(SELECTED PASSAGE):
-- START --
# TW charges flood victims for ruined boxes



## Rick_EE (Apr 5, 2002)

http://www.foxnews.com/story/0,2933,59198,00.html

I guess that they should be able to add it to insurance claims.


----------



## James_F (Apr 23, 2002)

I would think that insurance would cover it. Same thing would happen with those with D* or E* would need to submit claims. Sucks to be in a flood zone.


----------



## Karl Foster (Mar 23, 2002)

Most people don't have flood insurance, so they may be stuck unless FEMA comes up with some grant or low-interest loan money.


----------



## James_F (Apr 23, 2002)

Then they shouldn't live in a flood zone. The government always bails out these idiots who want to live somewhere their house floods every couple of years. I have no problem with them living their, just don't ask the government for money!


----------



## Richard King (Mar 25, 2002)

Actually, per another version of the story that I heard on the radio, leased equipment such as cable boxes are not covered by homeowner's insurance. Owned equipment (such as satellite boxes not on lease) are covered. Per the story I heard, the customer will have to pay out for the boxes lost.

I just hate that Barry Bonds guy. :lol: Not only that, I live on an island.


----------



## James_F (Apr 23, 2002)

You want to step outside?


----------



## Richard King (Mar 25, 2002)

I like your avitar though, so I can't be all bad.


----------



## James_F (Apr 23, 2002)
-- END --
(DIRECTION 1): Name every distinct poster in the thread about charges for flood-ruined cable boxes.
(DIRECTION 2): In the thread about charges for flood-ruined cable boxes, why does Richard King say customers will have to pay for the lost boxes?
(DIRECTION 3): Supply what comes next in the thread about charges for flood-ruined cable boxes, picking up right after its final line.

(SUPPLIED DATA):
-- START --
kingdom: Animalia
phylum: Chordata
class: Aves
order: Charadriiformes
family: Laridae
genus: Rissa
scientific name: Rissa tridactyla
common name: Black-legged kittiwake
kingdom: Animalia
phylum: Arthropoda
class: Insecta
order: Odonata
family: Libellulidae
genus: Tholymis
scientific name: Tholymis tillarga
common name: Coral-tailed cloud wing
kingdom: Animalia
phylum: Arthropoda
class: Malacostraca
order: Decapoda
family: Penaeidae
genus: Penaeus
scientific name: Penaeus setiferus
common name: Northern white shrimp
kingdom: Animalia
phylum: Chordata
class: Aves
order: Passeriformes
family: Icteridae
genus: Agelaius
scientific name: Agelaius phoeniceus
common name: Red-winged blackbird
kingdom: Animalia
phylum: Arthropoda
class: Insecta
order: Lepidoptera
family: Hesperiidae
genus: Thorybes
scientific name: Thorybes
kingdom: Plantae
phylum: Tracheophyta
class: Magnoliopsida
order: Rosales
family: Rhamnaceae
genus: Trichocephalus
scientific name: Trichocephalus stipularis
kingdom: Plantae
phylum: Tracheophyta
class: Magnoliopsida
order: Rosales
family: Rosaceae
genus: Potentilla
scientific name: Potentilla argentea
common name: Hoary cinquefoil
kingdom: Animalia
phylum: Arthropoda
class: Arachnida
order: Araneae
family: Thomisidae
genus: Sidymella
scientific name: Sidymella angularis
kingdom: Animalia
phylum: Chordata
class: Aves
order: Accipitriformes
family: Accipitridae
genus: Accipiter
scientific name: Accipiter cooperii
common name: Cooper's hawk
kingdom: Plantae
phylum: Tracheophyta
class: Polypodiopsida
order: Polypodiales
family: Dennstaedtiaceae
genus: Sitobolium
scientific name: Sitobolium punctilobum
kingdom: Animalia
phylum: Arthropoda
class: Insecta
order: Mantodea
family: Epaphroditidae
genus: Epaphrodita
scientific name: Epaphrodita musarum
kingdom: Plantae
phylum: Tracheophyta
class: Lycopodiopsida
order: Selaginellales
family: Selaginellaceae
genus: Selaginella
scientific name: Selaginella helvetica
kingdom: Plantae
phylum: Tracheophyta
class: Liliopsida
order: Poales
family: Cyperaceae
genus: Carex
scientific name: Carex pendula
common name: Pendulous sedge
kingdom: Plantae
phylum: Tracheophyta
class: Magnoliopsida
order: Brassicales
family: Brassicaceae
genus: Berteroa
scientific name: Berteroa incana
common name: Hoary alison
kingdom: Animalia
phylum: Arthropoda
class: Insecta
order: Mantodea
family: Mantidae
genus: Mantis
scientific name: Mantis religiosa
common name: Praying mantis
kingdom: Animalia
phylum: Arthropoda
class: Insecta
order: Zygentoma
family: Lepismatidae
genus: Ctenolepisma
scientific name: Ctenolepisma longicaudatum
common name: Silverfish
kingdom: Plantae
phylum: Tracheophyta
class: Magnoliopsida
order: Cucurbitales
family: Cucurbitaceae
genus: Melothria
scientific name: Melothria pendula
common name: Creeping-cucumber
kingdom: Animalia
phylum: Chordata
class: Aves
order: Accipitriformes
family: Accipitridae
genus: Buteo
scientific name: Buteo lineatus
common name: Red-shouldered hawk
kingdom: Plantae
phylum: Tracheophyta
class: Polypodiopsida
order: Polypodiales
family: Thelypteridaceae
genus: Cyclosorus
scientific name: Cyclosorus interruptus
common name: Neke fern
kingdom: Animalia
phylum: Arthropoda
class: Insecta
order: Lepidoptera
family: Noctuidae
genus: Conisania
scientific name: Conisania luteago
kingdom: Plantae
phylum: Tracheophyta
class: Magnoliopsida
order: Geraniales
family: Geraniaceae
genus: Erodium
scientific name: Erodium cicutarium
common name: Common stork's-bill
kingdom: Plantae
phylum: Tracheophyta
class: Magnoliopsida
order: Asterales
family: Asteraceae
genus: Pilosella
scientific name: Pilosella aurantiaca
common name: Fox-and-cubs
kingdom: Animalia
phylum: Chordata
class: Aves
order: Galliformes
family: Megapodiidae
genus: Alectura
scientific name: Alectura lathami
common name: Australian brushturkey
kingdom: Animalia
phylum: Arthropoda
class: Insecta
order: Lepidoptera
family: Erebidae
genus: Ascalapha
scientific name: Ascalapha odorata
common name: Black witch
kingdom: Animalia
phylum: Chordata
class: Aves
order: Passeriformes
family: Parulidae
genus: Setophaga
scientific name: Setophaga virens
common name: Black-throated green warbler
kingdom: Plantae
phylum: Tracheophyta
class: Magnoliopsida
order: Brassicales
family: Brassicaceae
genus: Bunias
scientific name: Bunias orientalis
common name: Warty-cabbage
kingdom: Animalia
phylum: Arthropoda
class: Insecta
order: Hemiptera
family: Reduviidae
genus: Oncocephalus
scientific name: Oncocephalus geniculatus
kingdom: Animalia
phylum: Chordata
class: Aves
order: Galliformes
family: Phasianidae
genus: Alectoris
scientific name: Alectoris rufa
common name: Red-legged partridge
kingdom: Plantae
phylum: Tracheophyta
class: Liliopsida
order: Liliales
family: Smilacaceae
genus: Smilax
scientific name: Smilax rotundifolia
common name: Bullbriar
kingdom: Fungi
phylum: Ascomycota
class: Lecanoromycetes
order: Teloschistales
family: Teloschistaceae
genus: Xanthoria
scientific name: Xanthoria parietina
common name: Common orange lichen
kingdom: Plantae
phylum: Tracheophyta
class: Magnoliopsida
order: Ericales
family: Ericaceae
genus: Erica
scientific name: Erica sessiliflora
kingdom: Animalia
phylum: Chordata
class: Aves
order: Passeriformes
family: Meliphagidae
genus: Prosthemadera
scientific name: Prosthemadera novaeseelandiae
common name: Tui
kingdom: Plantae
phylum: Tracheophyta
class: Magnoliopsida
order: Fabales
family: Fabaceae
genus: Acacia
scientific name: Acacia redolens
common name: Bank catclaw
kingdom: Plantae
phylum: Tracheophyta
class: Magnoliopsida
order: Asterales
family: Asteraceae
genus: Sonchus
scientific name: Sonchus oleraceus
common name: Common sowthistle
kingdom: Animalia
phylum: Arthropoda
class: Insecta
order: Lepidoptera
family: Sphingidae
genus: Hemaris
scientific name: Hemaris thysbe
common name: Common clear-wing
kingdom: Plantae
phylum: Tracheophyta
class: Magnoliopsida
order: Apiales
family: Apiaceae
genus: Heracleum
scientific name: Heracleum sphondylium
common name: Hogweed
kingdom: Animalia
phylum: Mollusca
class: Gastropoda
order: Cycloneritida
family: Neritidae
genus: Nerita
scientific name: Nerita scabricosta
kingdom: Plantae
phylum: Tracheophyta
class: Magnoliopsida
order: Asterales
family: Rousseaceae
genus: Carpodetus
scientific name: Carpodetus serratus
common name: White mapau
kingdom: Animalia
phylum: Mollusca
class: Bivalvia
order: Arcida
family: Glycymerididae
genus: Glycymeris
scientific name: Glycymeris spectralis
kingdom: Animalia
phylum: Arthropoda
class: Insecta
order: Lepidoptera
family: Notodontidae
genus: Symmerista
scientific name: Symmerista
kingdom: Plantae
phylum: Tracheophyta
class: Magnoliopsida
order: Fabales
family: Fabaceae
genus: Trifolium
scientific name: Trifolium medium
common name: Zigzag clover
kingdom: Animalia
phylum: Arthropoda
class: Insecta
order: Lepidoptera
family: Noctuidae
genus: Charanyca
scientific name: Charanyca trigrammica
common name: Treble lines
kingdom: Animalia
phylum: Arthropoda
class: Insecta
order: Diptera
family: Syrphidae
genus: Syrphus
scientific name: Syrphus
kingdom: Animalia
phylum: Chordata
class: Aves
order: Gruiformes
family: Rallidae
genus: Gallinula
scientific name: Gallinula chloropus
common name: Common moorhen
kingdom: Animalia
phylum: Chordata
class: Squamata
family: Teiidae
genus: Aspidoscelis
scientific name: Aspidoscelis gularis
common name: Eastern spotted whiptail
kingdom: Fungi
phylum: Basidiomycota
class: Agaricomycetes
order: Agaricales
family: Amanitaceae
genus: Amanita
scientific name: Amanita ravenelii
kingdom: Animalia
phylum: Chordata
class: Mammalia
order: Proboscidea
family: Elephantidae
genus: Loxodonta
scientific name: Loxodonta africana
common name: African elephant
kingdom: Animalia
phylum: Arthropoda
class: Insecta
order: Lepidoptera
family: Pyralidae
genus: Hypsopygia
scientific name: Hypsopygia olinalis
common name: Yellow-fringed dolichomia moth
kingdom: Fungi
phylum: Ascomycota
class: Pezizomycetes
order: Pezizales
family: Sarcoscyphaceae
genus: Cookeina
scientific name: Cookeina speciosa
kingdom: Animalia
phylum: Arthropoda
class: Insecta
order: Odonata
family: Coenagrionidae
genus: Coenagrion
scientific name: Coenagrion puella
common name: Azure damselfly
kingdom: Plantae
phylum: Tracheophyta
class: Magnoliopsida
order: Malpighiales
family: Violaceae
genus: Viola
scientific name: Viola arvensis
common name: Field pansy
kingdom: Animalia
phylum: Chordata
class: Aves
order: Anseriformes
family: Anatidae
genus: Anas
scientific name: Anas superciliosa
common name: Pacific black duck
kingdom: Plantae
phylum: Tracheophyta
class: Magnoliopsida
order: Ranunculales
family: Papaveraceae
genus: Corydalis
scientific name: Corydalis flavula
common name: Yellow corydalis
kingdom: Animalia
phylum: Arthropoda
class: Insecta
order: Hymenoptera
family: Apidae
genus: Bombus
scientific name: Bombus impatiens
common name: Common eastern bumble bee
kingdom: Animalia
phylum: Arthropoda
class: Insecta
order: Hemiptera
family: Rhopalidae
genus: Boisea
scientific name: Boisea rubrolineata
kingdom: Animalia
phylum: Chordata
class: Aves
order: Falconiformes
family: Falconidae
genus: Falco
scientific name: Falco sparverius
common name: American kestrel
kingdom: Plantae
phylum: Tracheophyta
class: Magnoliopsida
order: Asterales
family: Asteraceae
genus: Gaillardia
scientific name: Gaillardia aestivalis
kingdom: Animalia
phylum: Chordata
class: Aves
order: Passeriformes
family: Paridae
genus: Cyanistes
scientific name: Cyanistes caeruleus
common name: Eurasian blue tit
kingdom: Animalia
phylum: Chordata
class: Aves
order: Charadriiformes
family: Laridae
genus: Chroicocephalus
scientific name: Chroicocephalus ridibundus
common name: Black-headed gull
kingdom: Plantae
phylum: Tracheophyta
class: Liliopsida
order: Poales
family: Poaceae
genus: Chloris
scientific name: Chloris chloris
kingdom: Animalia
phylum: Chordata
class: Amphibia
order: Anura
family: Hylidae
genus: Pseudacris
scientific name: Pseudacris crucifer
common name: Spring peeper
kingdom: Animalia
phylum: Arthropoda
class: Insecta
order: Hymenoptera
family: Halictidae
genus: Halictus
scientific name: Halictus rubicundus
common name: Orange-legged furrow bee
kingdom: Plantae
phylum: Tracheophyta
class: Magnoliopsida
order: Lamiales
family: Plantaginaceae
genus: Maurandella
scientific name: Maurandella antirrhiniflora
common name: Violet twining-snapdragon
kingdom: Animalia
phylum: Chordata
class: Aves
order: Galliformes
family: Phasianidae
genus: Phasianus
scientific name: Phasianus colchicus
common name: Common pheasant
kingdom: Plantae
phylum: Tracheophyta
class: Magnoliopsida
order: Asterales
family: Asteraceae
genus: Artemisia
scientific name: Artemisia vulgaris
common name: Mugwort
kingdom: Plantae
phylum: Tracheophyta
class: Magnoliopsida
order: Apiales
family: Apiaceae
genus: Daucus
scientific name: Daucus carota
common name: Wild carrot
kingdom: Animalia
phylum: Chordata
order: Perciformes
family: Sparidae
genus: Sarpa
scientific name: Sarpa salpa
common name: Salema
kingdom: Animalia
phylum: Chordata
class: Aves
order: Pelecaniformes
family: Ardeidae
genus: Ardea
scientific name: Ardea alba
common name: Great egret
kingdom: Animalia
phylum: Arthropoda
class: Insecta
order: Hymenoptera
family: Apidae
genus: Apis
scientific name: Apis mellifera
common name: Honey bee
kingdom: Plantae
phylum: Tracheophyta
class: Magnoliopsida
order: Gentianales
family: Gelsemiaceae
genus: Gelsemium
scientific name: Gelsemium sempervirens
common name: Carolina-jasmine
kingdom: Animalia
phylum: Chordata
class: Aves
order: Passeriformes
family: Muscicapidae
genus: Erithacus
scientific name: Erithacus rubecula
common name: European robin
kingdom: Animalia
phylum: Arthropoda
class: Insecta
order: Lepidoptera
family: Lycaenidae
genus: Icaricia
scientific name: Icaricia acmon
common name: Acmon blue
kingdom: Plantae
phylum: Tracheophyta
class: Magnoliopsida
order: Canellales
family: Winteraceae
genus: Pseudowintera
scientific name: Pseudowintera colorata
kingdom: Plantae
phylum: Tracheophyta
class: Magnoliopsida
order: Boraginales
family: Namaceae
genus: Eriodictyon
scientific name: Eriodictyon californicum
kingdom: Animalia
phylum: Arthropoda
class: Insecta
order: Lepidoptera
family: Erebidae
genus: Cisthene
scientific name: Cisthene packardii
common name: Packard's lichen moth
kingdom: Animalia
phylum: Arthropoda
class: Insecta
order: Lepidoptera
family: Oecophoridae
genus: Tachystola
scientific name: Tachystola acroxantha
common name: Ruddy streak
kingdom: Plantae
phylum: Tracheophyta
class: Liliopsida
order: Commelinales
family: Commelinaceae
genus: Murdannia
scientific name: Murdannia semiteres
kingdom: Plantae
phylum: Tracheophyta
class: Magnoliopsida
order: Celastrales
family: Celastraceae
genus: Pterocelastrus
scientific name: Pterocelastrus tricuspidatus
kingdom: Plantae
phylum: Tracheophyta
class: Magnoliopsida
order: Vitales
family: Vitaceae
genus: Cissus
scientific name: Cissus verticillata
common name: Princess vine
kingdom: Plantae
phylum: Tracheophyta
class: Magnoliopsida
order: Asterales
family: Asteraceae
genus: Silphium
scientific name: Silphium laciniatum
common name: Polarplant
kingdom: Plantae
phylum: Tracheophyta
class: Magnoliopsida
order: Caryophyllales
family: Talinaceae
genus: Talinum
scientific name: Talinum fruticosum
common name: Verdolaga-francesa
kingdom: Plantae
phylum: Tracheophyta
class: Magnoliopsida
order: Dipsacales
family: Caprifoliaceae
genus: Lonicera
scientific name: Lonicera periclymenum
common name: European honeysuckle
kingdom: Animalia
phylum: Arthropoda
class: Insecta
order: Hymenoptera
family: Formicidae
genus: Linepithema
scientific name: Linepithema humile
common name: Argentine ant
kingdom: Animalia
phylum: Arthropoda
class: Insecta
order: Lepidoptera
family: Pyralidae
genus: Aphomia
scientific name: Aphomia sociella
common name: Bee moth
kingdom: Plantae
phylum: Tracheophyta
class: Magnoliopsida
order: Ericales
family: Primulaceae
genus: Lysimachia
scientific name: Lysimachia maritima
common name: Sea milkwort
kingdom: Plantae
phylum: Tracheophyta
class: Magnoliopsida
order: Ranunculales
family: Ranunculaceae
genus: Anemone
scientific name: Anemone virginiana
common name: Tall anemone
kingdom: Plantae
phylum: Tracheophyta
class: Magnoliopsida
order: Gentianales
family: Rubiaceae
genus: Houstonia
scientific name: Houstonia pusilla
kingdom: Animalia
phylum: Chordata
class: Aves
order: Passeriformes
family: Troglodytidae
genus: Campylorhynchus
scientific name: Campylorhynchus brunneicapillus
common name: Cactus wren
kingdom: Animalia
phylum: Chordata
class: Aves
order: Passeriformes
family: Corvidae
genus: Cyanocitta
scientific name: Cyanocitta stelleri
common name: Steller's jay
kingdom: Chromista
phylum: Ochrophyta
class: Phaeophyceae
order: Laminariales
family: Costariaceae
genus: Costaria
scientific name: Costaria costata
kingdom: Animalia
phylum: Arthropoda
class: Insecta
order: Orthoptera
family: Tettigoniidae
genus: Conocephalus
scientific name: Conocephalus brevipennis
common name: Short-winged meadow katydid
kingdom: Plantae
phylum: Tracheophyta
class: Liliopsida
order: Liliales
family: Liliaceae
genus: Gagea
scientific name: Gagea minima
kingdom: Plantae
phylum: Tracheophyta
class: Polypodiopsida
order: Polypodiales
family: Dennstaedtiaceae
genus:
-- END --
(RESULT 1): Rick_EE, James_F, Karl Foster, Richard King

(RESULT 2): According to a radio version of the story, leased equipment such as cable boxes is not covered by homeowner's insurance. Only owned equipment, such as satellite boxes not on lease, is covered.

(RESULT 3):
Well as long as we are on the same page. I want to live on an island, but we don't have too many of those here in Phoenix... :shrug:


----------



## Karl Foster (Mar 23, 2002)

You can come up here to SLC and live on Antelope Island in the Great Salt Lake. You can keep cozy with the brine flies and spiders...


----------



## James_F (Apr 23, 2002)

Now that sounds like some fun! I knew Utah was there for a reason.


----------



## John Hodgson (Mar 28, 2002)

*Time Warner Cable will NOT charge for lost or damaged cable equipment for customers in the recent flood!*

*Welcome to Time Warner*


----------



## James_F (Apr 23, 2002)

Boy, they are sure yelling on their website...


----------



## Richard King (Mar 25, 2002)

Public pressure yielded a quick positive response. Not bad for a cable company.


----------



## invaliduser88 (Apr 23, 2002)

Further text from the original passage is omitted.